Airline passengers in the UK are being let down by toothless regulation, with no airline fined in the last 20 years for breaching obligations, the consumer group Which? has found.

It called for urgent legislation to beef up the regulator’s powers, contrasting the lack of action in the UK over unpaid refunds or compensation with fines issued in other countries.

The Civil Aviation Authority was given powers in June 2003 to apply to courts to ensure enforcement against airlines for consumer protection. It has only pursued that course of action once, however, against Ryanair in 2018, in a case that ended with the airline agreeing to pay due compensation to passengers but no further sanction.

Authorities in the US this month fined British Airways $1.1m after 1,200 complaints about delayed refunds during the pandemic, but the carrier has not faced any similar threat in the UK over affected customers.

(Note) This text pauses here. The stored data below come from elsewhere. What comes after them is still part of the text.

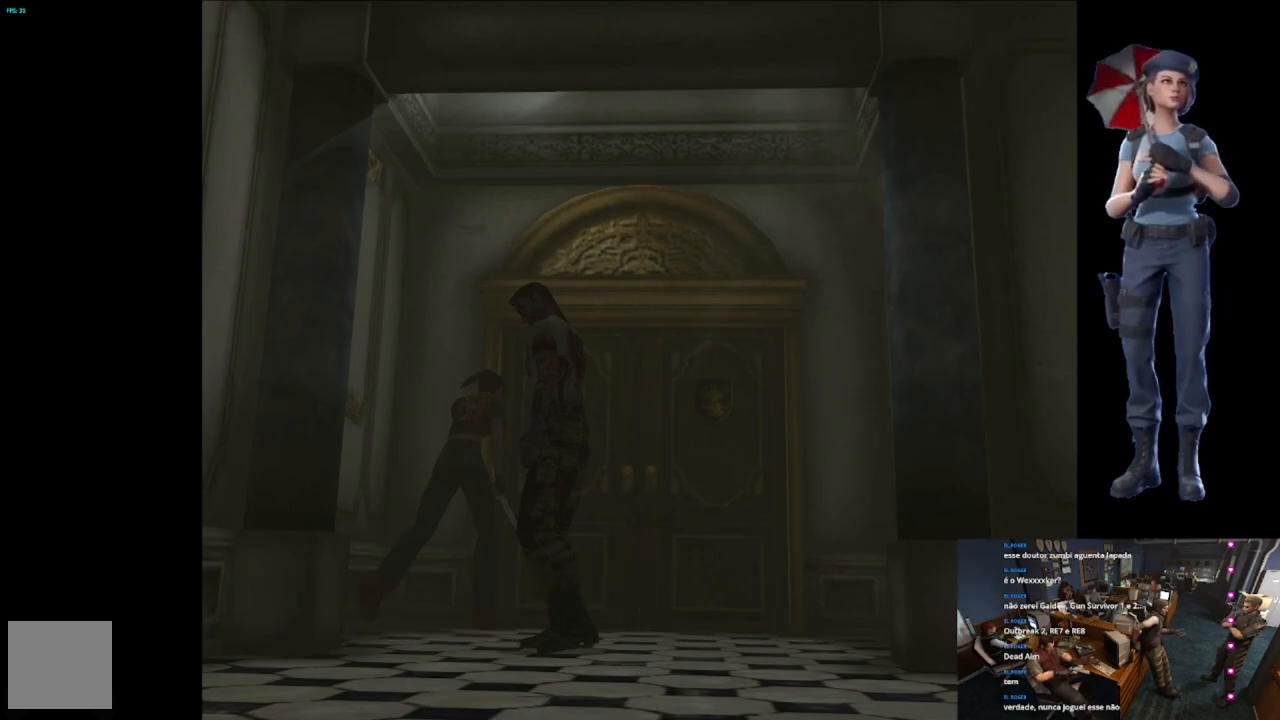
{"buttons": [], "left_stick": "center", "right_stick": "center", "events": [[133, "A", "down"], [434, "A", "up"]]}
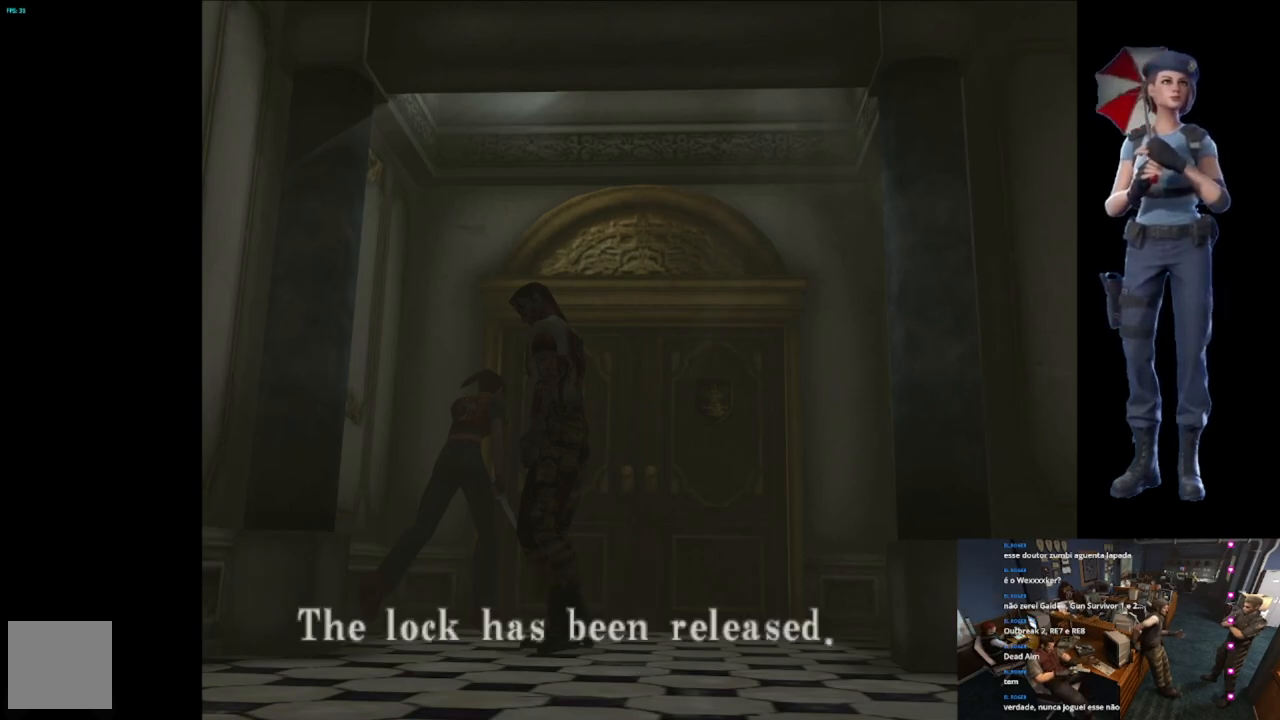
{"buttons": ["A"], "left_stick": "center", "right_stick": "center", "events": [[17, "A", "down"], [301, "A", "up"], [384, "A", "down"]]}
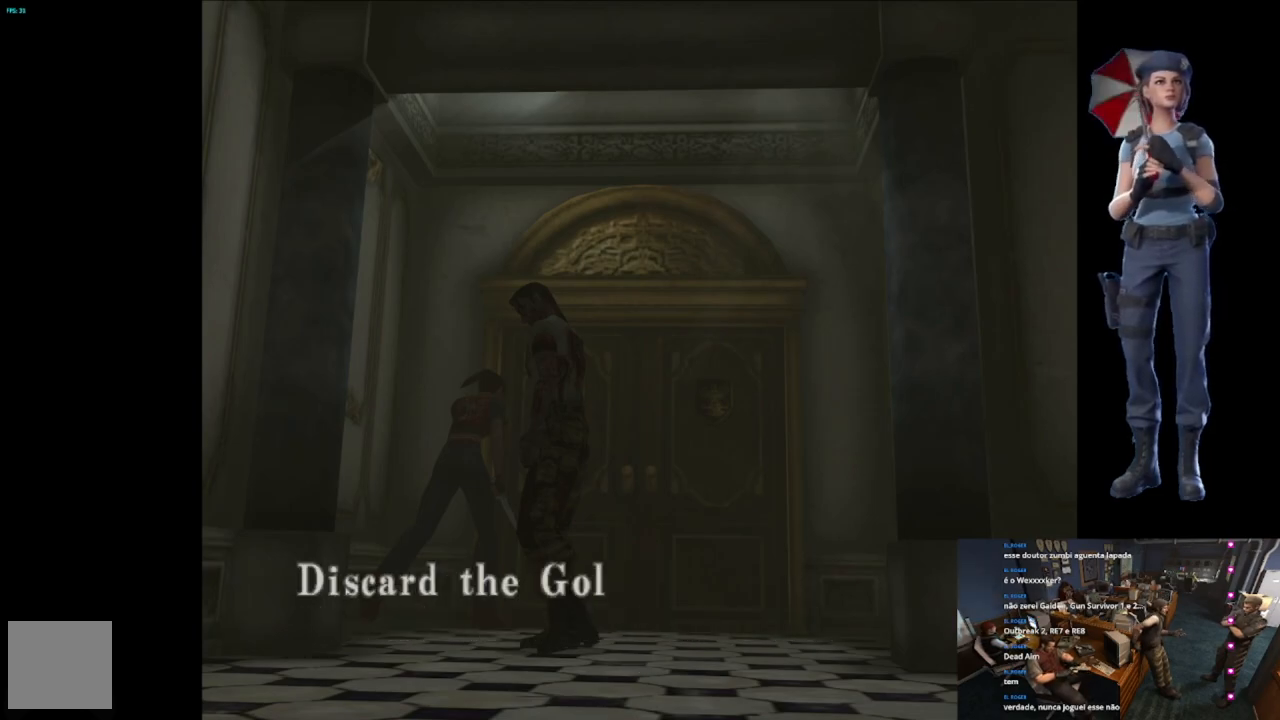
{"buttons": ["A"], "left_stick": "center", "right_stick": "center", "events": [[184, "A", "up"], [501, "A", "down"]]}
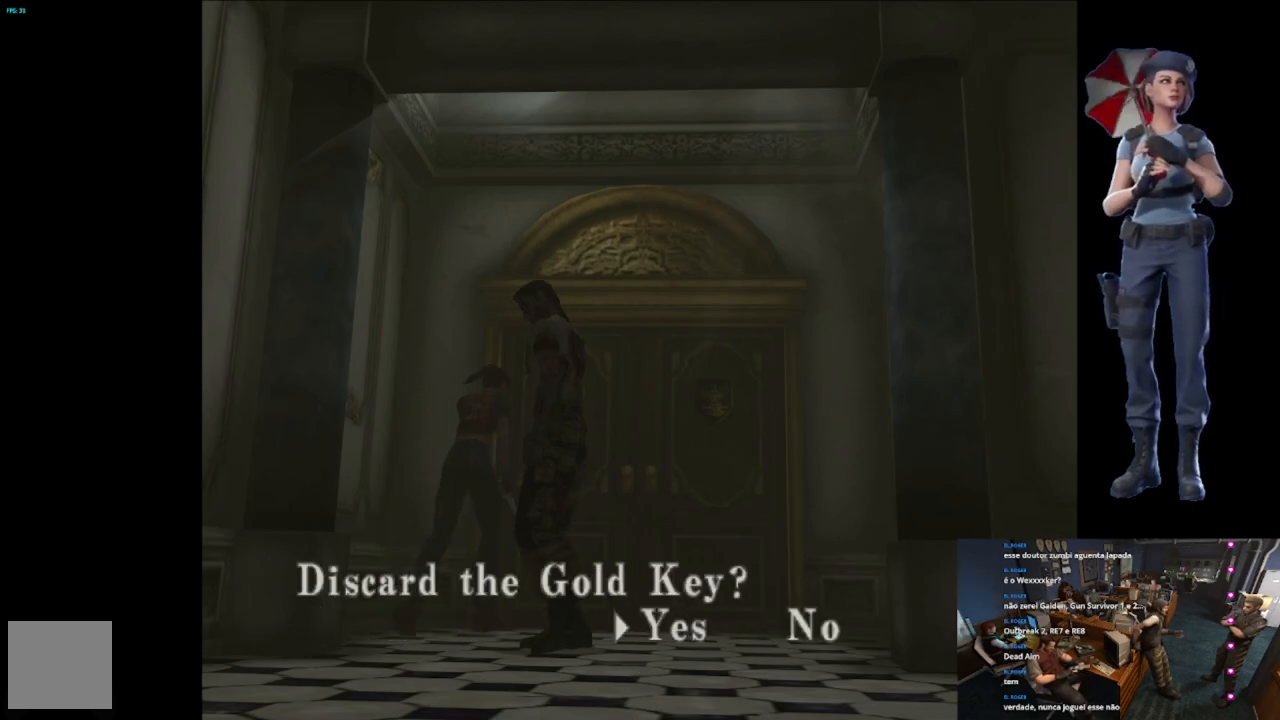
{"buttons": [], "left_stick": "center", "right_stick": "center", "events": [[317, "A", "up"]]}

British law requires airlines to issue refunds for cancellations within seven days, but many passengers waited months during the pandemic.

CAA data from 2020 alone also showed more than 24,000 complaints recorded over compensation under the EU261, due from airlines for cancelled or delayed flights. Italy, Germany and Greece are among the other nations whose regulators have fined airlines in recent years.

Which? said the CAA should be doing more to pursue law-breaking airlines and urgently needed stronger enforcement powers.

The Department for Transport announced this week that it plans to give the CAA the power to fine airlines “when parliamentary time allows”.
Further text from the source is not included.